Nos despertamos a las dos de la mañana. No había absolutamente nada a nuestro alrededor, se habían llevado todo, incluidos los pasaportes, la cámara reflex, todo. Estábamos en medio de la noche romana con sólo unos pantalones cortos y un saco de dormir. No nos quedamos totalmente en cueros en medio de la calle por casualidad, porque era corriente que dejáramos todo metido en las mochilas. Díver, ¿verdad? Así que con el saco bajo el brazo y en pantalón corto a buscar una comisaría a las dos de la mañana. Veintiuno o veintidós años debíamos de tener. Algo similar le sucedería años después a mi hijo Mario, primero en Nueva Delhi donde gente muy amigable consiguió que bebiera un té que estaba empozoñado para que se durmiera de inmediato, también él quedó con lo puesto; y después en Eslovenía mientras dormía la siesta en el asiento de un parque público con su amiga Micaela. De todas estas experiencias, tanto las mías como las de él, resultaron hechos interesantes dignos de recordar. Cuando uno está en aprietos la imaginación y los hechos se convocan en torno a uno para crear situaciones interesantes; sí, es como si quedaras embarazado de repente y no supieras qué hacer con ese problemón que te ha crecido dentro: estás en estado interesante.

¿I carabinieri? La mar de amables, incluso nos hicieron concebir la esperanza de que algunas cosas aparecieran. Los cacos también son animales de costumbres y acostumbraban a tirar en determinados lugares todo aquello que no podían aprovechar; de hecho a la tarde aparecieron algunas cosas, entre ellas el macuto y la tienda de campaña; usaban un vertedero para deshacerse de lo que no les servía. En el consulado enseguida nos dijeron que para darnos algo de dinero tendrían que ponerse en comunicación con nuestros padres, algo que hubiera parecido a nuestro orgullo un atropello; sin esa posibilidad lo único que nos podían dar eran dos o tres mil pesetas, no recuerdo bien, el equivalente de la gasolina para llegar a la frontera española. Recorrimos los Apeninos y la costa occidental con el alma en un puño, pensando que en cualquier momento nos quedaríamos a vivir en cualquier rincón de la carretera si las motos se paraban. Nuestro sentido de la supervivencia se cebó en los supermercados en donde comprábamos pan o similares y el resto lo metíamos bajo la faja. Pasamos hambre. De ahí que viéramos como nuestro anhelado puerto de destino la ciudad de Figueras, la madre patria nos acogería nada más pasar la frontera en esta ciudad limítrofe con la hostil Francia en donde llevarse algo de estrangis de los supermercados debía de ser arriesgado en exceso.

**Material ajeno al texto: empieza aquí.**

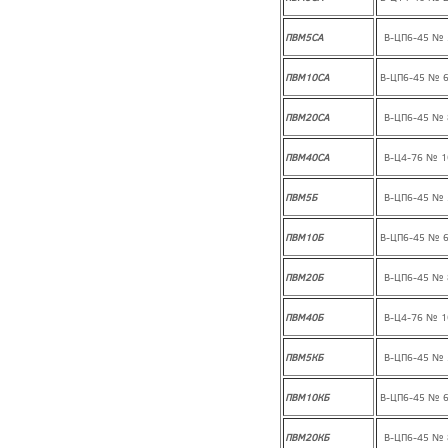
ПВМ5СА
В-ЦП6-45 № 
ПВМ10СА
В-ЦП6-45 № 
ПВМ20СА
В-ЦП6-45 № 
ПВМ40СА
В-Ц4-76 № 1
ПВМ5Б
В-ЦП6-45 № 
ПВМ10Б
В-ЦП6-45 № 
ПВМ20Б
В-ЦП6-45 № 
ПВМ40Б
В-Ц4-76 № 1
ПВМ5КБ
В-ЦП6-45 № 
ПВМ10КБ
В-ЦП6-45 № 
ПВМ20КБ
В-ЦП6-45 № 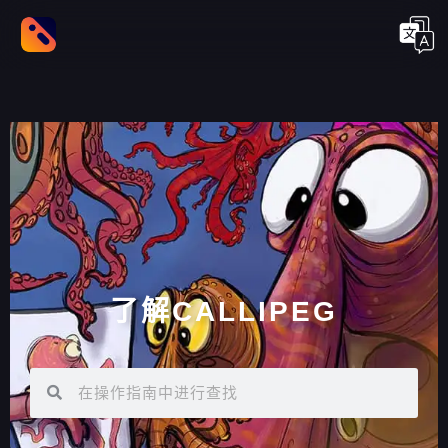
了解CALLIPEG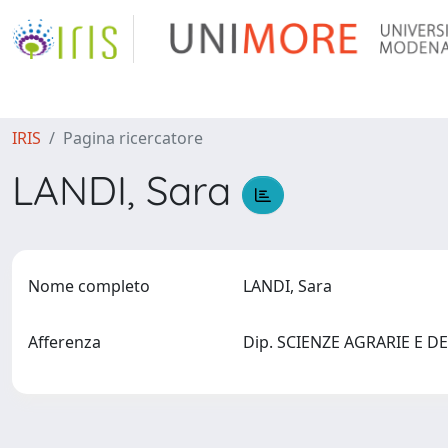
IRIS
Pagina ricercatore
LANDI, Sara
Nome completo
LANDI, Sara
Afferenza
Dip. SCIENZE AGRARIE E DEG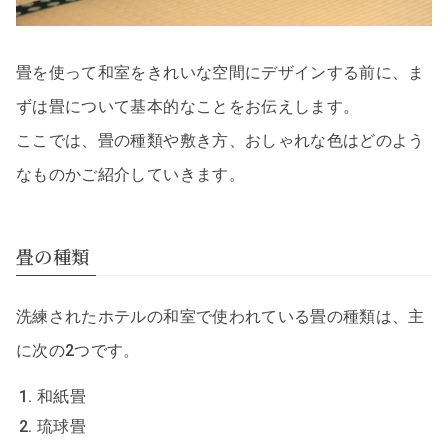
畳を使って和室をきれいな空間にデザインする前に、ま
ずは畳について基本的なことをお伝えします。
ここでは、畳の種類や敷き方、おしゃれな色はどのよう
なものかご紹介していきます。
畳の種類
洗練されたホテルの和室で使われている畳の種類は、主
に次の2つです。
和紙畳
琉球畳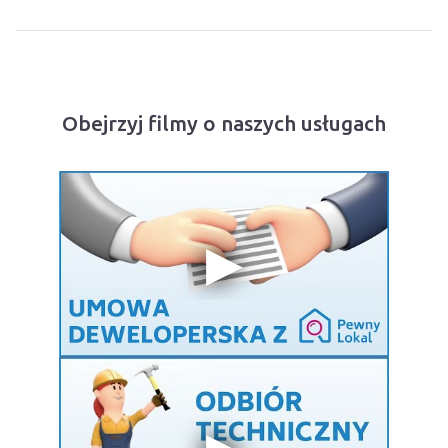
Obejrzyj filmy o naszych usługach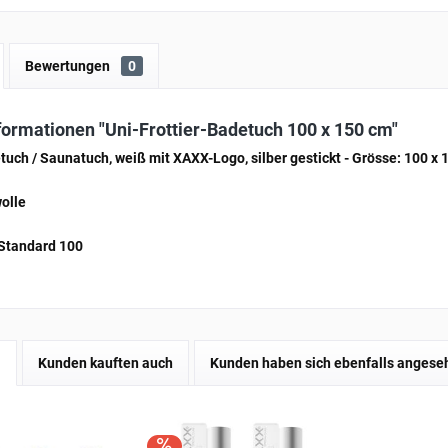
Bewertungen
0
ormationen "Uni-Frottier-Badetuch 100 x 150 cm"
tuch / Saunatuch, weiß mit XAXX-Logo, silber gestickt
- Grösse: 100 x 
olle
tandard 100
l
Kunden kauften auch
Kunden haben sich ebenfalls angese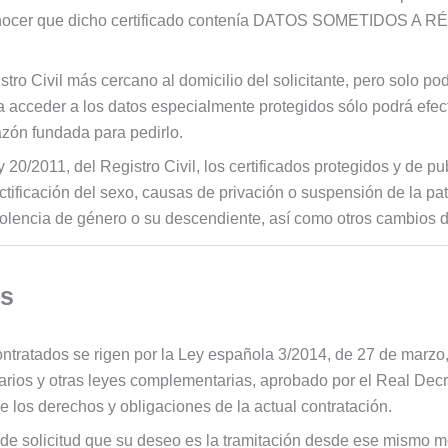
le de conocer que dicho certificado contenía DATOS SOMETI
tro Civil más cercano al domicilio del solicitante, pero solo pod
para acceder a los datos especialmente protegidos sólo podrá efec
razón fundada para pedirlo.
0/2011, del Registro Civil, los certificados protegidos y de pub
ectificación del sexo, causas de privación o suspensión de la pat
violencia de género o su descendiente, así como otros cambios 
es
ntratados se rigen por la Ley española 3/2014, de 27 de marzo, 
rios y otras leyes complementarias, aprobado por el Real Decr
 de los derechos y obligaciones de la actual contratación.
pago de solicitud que su deseo es la tramitación desde ese mis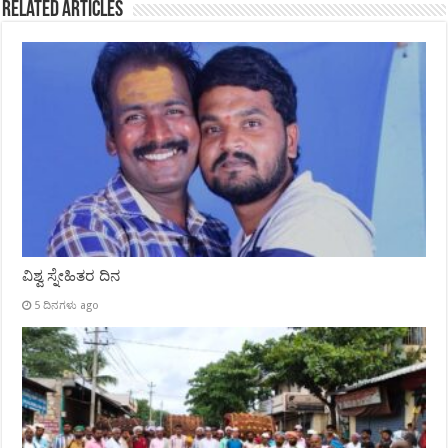
Related Articles
ವಿಶ್ವ ಸ್ನೇಹಿತರ ದಿನ
5 ದಿನಗಳು ago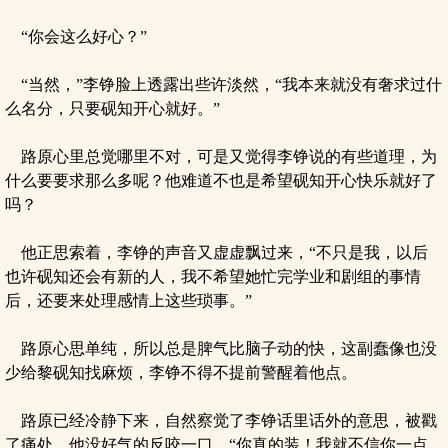
“你会这么好心？”
“当然，”李铮脸上透露出些许淡然，“我本来就没有奢求过什
么名分，只要砚知开心就好。”
路原心里总觉哪里不对，可是又觉得李铮说的有些道理，为
什么要要求那么多呢？他难道不也是希望砚知开心快乐就好了
吗？
他正思索着，李铮的声音又虚虚飘过来，“不只是我，以后
也许砚知还会有新的人，我不希望她忙完学业和剧组的事情
后，还要来处理感情上这些琐事。”
路原心思单纯，所以总是脾气比脑子动的快，这副蠢像也没
少给黎砚知找麻烦，李铮不得不提前警醒着他点。
路原已经冷静下来，自然察觉了李铮话里话外的意思，被戳
了痛处，他没好气的反咬一口，“你真的装！我就不信你一点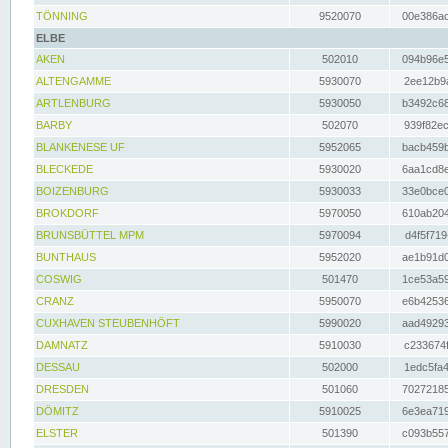
TÖNNING
9520070
00e386ac
ELBE
AKEN
502010
094b96e5
ALTENGAMME
5930070
2ee12b9a
ARTLENBURG
5930050
b3492c68
BARBY
502070
939f82ec
BLANKENESE UF
5952065
bacb459b
BLECKEDE
5930020
6aa1cd8e
BOIZENBURG
5930033
33e0bce0
BROKDORF
5970050
610ab204
BRUNSBÜTTEL MPM
5970094
d4f5f719
BUNTHAUS
5952020
ae1b91d0
COSWIG
501470
1ce53a59
CRANZ
5950070
e6b42536
CUXHAVEN STEUBENHÖFT
5990020
aad49293
DAMNATZ
5910030
c233674f
DESSAU
502000
1edc5fa4
DRESDEN
501060
70272185
DÖMITZ
5910025
6e3ea719
ELSTER
501390
c093b557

En Figueras no nos quedaba ni un duro; anduvimos vagando por ahí, la guardia civil, el ayuntamiento; al final del día nos rendimos a la evidencia de que no había más narices que telefonear a casa. Cuando sales de tu casa bajo la sombra del escepticismo de tus padres, o incluso con su oposición, es muy difícil coger el teléfono y… bueno, ya sabéis. El giro llegó a la mañana siguiente. Aquel día la comida fue memorable. Recuerdo que nos temblaba todo el cuerpo de emoción. Septiembre se terminaba y los días se hicieron fríos. Tuvimos que proveernos de periódicos para ponernos en el pecho y protegernos del frío. Mis últimos recuerdos de aquel viaje después de salir de Figueras es ese frío que se nos colaba por todas las partes del cuerpo.

Llegar hoy a Figueres ha servido para recordar algo de aquellos años de “inconsciencia”, feliz ella, que supo hacer de nuestra juventud el gran tesoro que es hoy la memoria de haber vivido.

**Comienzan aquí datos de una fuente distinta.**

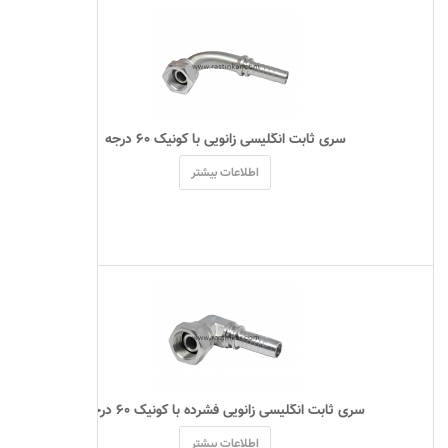
 سری ثابت انگلیسی زانویی با کونیک ۶۰ درجه 
اطلاعات بیشتر
 سری ثابت انگلیسی زانویی فشرده با کونیک ۶۰ درجه 
اطلاعات بیشتر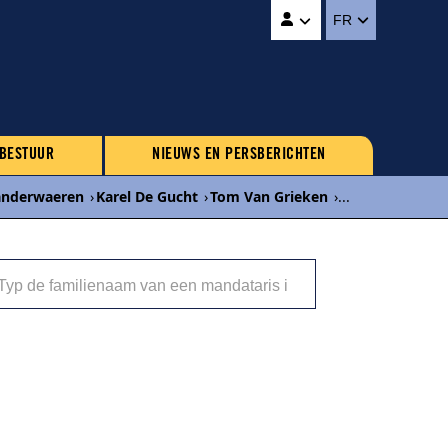
FR
 BESTUUR
NIEUWS EN PERSBERICHTEN
Vanderwaeren
›
Karel De Gucht
›
Tom Van Grieken
›
...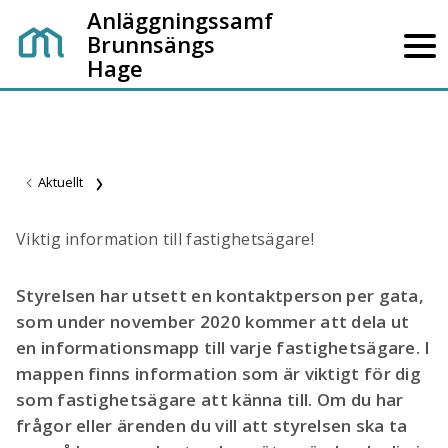
Anläggningssamf
Brunnsängs
Hage
Aktuellt
Viktig information till fastighetsägare!
Styrelsen har utsett en kontaktperson per gata,
som under november 2020 kommer att dela ut
en informationsmapp till varje fastighetsägare. I
mappen finns information som är viktigt för dig
som fastighetsägare att känna till. Om du har
frågor eller ärenden du vill att styrelsen ska ta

Corre la brisa bajo el pino en donde termino estas líneas que están empezando a demorar demasiado mi siesta. Se está bien aquí, los pájaros silban allá arriba; también hay un gallo que se equivocó de hora y hace un alboroto de mil demonios. Voy a ver si duermo un poco.

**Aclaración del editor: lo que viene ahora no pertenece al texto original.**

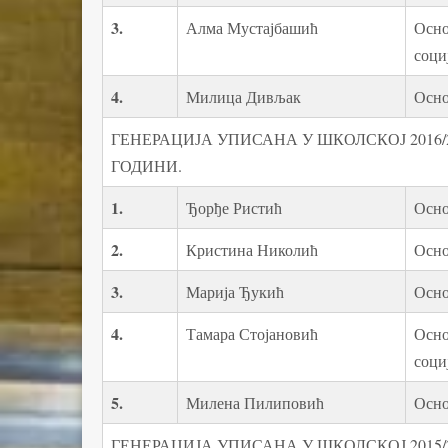
3.
Алма Мустајбашић
Осно
соци
4.
Милица Дивљак
Осно
ГЕНЕРАЦИЈА УПИСАНА У ШКОЛСКОЈ 2016/2
ГОДИНИ.
1
.
Ђорђе Ристић
Осно
2.
Кристина Николић
Осно
3.
Марија Ђукић
Осно
4.
Тамара Стојановић
Осно
соци
5
.
Милена Пилиповић
Осно
ГЕНЕРАЦИЈА УПИСАНА У ШКОЛСКОЈ 2015/2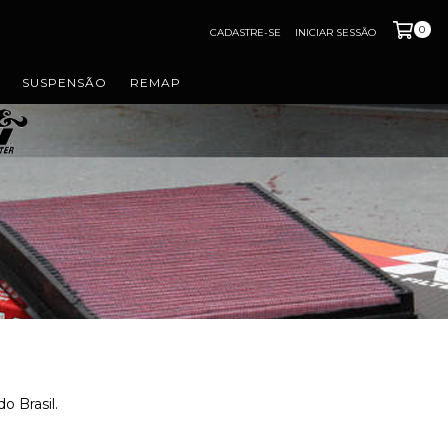
0
CADASTRE-SE
INICIAR SESSÃO
SUSPENSÃO
REMAP
o Brasil.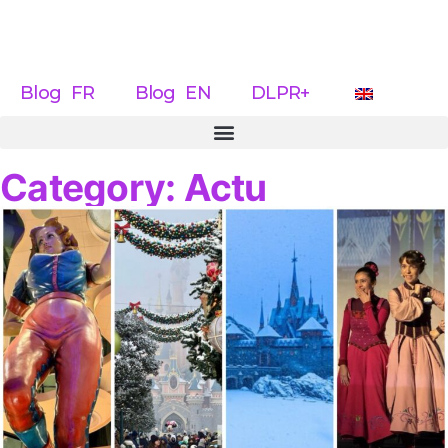
Blog FR
Blog EN
DLPR+
Category: Actu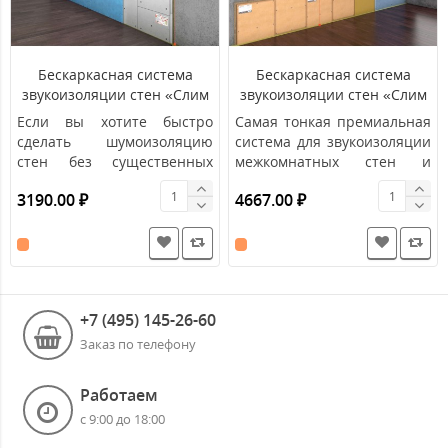
Бескаркасная система
Бескаркасная система
звукоизоляции стен «Слим
звукоизоляции стен «Слим
А»
Премиум»
Если вы хотите быстро
Самая тонкая премиальная
сделать шумоизоляцию
система для звукоизоляции
стен без существенных
межкомнатных стен и
затрат, то вам подойдет
перегородок в квартирах,
3190.00 ₽
4667.00 ₽
бескаркасна..
заго..
+7 (495) 145-26-60
Заказ по телефону
Работаем
с 9:00 до 18:00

Ah, hoy me encontré con un peregrino, el único en todo el Cami Geroní, que es la versión del Camino de Santiago que atraviesa Cataluña de norte a sur. Esteban es electricista y corría maratones, pero un día tuvo un accidente en el trabajo y ahora se ha convertido en un ferviente frecuentador santiaguista, como tantos, incluido un servidor aunque sea algo atípico y no frecuente en absoluto las iglesias ni sus creencias. 

 Esteban, el único peregrino que encontré en mi camino hasta ahora.